### [ACTIVITY]
In the entries below, find the line with "يقدم المنتزه العديد" and the line with "مسبح للاطفال". Reproduce those two lines and every line between them exactly, and nothing more.

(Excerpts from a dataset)

——————————

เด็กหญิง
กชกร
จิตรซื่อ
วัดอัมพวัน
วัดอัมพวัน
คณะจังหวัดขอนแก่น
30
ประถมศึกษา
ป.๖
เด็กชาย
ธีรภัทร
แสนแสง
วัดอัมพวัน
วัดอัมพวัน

——————————

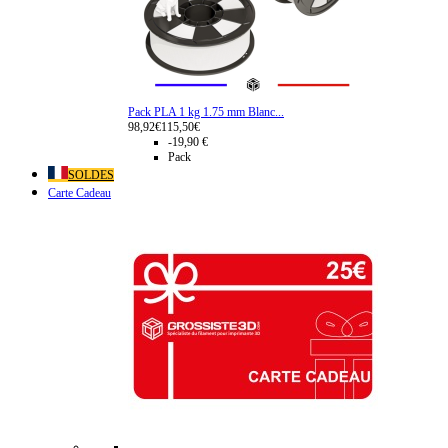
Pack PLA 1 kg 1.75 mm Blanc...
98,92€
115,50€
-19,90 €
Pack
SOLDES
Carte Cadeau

——————————

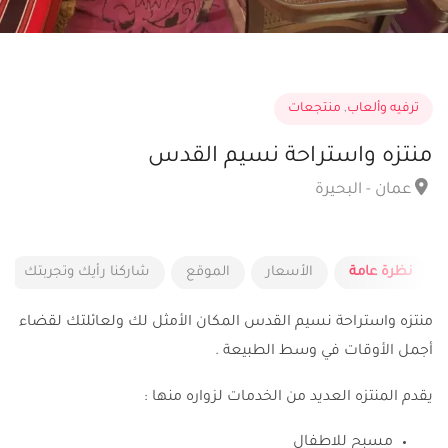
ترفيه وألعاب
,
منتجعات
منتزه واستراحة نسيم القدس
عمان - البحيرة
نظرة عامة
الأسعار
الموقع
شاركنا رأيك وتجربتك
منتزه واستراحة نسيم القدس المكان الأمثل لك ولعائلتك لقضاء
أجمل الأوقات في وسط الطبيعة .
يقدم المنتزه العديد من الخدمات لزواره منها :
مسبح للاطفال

——————————

### [ANSWER BOX]
يقدم المنتزه العديد من الخدمات لزواره منها :
مسبح للاطفال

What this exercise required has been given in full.